Thanks for the award. They're just nice compliments really, and it would seem very churlish to refuse one! I've only had one before and to avoid being invidious cited only my most recently discovered blogs as recipients, and in fact found I rather enjoyed writing the testimonials. I have observed when people come in for a lot they do rather peter out and stop passing them on. But I'm most appreciative of your good opinion.

Ken Armstrong said...

I enjoyed your review, Dave. I'm going to try my own tomorrow, 'tough act to follow though.

Dave King said...

Modern consciousness, I'm sure.
Why 1920, though? I'm sure it's obvious, but not to me.

Dave King said...

It was the war bits that really did it for me. Usually they do not. Quite the reverse, but in W & P they are almost minimal, you get nothing that isn't necessary for the story. Often just what one character sees or feels. I thought of Basho's famous remark: "Is it necessary to say everything?"

As for the award, yes you are right, they are nice compliments, but to my mind you deserve it for the quality of your writing, for the length and variety of your posts and for their thoroughness and thoughtfulness. It is always a joy to visit your site. I wanted to mark that.

Dave King said...


It gets tougher by the day, just because it's all been said, but I have no doubt that you will manage something above the normal run - as usual. Good luck.

Rachel Fox said...

Now all us old folk must draw together a list of pre 1920 literature that Fiendish MUST read - now! Get thee to 'Jane Eyre' for a start Fiendish...this minute! No excuses!

J. C. said...

Hopefully I am going to read Jim's book soon. This is a great review you have here.
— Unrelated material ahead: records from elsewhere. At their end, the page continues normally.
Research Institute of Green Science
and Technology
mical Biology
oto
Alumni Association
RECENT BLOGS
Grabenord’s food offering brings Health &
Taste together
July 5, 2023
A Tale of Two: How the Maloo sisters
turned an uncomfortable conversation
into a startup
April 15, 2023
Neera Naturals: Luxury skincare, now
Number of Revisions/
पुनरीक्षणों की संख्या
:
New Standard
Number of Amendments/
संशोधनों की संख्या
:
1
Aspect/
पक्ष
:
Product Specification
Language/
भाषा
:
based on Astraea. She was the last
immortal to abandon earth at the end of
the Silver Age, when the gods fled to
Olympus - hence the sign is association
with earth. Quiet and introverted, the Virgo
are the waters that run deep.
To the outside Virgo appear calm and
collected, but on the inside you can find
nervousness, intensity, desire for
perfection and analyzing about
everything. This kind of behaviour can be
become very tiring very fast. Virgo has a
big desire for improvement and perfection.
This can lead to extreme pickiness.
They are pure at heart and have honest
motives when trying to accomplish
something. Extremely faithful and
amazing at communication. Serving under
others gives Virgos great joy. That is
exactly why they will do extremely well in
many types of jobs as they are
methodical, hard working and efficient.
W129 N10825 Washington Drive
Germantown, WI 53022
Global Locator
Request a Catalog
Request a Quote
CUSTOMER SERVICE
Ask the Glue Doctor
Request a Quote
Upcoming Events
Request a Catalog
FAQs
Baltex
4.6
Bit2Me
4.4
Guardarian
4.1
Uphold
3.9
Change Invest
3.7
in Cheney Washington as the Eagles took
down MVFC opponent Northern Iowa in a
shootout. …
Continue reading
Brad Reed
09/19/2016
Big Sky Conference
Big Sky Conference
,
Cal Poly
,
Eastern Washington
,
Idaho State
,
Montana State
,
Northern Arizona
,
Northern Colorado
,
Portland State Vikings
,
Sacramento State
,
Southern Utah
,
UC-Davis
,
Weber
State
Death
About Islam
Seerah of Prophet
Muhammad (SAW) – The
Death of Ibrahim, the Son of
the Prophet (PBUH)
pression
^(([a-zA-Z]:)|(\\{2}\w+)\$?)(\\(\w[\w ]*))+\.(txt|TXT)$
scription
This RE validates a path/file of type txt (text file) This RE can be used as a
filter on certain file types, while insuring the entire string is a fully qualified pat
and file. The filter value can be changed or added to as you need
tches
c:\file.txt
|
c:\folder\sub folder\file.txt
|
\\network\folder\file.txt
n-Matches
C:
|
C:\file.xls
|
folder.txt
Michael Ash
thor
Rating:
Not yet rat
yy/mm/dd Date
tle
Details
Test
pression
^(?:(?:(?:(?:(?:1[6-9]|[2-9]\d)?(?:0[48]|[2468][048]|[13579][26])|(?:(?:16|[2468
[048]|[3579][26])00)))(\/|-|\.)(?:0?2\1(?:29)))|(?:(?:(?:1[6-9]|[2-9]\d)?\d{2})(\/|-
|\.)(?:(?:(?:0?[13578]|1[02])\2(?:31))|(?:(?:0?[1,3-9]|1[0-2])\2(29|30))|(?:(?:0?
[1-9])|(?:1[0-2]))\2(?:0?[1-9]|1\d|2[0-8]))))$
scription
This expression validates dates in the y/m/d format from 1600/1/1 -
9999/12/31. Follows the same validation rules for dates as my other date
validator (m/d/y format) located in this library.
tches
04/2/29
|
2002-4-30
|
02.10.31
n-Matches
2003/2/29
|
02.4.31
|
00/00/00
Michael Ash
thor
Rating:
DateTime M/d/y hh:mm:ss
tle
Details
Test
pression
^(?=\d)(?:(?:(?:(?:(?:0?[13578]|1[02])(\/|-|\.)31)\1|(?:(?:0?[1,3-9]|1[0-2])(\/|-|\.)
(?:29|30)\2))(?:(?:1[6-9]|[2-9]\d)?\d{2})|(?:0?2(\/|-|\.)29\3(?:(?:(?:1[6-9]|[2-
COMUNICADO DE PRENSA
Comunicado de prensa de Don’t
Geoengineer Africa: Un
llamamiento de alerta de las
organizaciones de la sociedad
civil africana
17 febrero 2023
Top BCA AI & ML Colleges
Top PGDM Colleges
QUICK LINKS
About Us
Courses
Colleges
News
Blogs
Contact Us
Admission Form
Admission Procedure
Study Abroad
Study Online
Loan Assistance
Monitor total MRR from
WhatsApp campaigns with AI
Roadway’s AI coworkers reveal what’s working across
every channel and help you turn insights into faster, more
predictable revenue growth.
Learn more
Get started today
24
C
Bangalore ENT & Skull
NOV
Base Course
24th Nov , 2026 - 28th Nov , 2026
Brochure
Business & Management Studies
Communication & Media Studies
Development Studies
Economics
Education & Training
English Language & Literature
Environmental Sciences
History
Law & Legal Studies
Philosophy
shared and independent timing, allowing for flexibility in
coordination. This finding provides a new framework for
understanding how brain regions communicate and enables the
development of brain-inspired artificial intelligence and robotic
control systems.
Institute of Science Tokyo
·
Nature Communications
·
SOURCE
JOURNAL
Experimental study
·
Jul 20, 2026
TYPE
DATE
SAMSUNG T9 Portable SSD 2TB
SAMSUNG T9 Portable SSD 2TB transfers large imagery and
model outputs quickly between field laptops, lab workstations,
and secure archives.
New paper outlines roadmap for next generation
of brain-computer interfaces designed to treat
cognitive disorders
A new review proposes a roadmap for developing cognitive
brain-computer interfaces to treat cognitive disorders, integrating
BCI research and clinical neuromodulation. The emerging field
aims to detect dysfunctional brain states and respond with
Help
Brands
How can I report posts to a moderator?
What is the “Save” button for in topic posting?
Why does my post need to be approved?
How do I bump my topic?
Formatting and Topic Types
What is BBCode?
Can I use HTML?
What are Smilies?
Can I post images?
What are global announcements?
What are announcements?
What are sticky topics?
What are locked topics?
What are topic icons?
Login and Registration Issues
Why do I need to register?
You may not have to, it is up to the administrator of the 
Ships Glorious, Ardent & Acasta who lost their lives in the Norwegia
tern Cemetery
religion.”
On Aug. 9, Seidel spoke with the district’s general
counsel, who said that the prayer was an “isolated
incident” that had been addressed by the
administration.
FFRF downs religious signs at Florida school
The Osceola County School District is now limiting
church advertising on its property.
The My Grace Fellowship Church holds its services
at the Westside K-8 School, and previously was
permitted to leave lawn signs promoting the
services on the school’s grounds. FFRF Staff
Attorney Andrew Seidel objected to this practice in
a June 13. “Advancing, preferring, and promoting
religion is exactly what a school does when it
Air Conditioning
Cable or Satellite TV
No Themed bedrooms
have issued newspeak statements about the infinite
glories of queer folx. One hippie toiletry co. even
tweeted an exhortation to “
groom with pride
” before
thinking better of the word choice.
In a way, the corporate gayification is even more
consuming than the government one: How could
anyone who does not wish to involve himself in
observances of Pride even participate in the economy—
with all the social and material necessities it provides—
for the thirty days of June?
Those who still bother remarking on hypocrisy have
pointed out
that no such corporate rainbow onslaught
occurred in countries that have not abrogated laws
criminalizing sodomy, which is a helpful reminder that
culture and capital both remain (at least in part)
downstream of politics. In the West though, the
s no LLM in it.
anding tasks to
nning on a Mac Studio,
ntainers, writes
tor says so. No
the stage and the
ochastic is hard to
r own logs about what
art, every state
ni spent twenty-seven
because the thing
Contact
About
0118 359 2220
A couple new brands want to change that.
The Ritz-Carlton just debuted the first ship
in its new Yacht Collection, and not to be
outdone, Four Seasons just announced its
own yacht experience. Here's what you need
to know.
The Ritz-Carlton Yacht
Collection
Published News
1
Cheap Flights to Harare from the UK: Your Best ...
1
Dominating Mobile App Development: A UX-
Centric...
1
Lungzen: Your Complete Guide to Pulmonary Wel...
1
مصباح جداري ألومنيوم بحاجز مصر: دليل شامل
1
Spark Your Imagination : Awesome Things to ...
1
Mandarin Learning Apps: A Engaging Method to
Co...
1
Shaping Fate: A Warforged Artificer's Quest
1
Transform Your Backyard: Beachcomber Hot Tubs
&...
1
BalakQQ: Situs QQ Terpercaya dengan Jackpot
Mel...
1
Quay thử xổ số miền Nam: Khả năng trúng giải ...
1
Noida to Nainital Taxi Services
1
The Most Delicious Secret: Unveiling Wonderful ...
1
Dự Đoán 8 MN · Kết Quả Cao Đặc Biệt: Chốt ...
And by the way I consider Anna Karenina as one of the best novels ever written but for War and Peace - I am afraid to even try, maybe I will one day.

Fiendish said...

At the risk of disappointing Rachel Fox, whom I must admit I admire greatly - just know that it pains me to say this, Rachel...

I gave up about halfway through Jane Eyre.

Should I really try again?

And Dave, I have no idea why 1920ish seems to be the date. After that things kind of got interesting on the crime writing circuit, I think.

Dave King said...

There's no need to be afraid: try it in the new (Penguin) translation. Very readable. Jim's book you must read, though!
Thanks for dropping by and leaving your comments.

Dave King said...

Ah, so now I think I understand!

Marion McCready said...

Fiendish, the father of crime writing for me is Dostoyevsky's Crime and Punishment. If that's the genre you're into then give it a go, you'll love it!

Rachel Fox said...

You know Fiendish I don't think I liked Jane Eyre so much when I was younger either...but then I read it last year and was just amazed by it, by the thoughts she gives that young woman. So maybe try it again in 20 years and yes, read Dostoevsky's 'C & P' in the meantime.

This reading list for you may have to turn into a full post!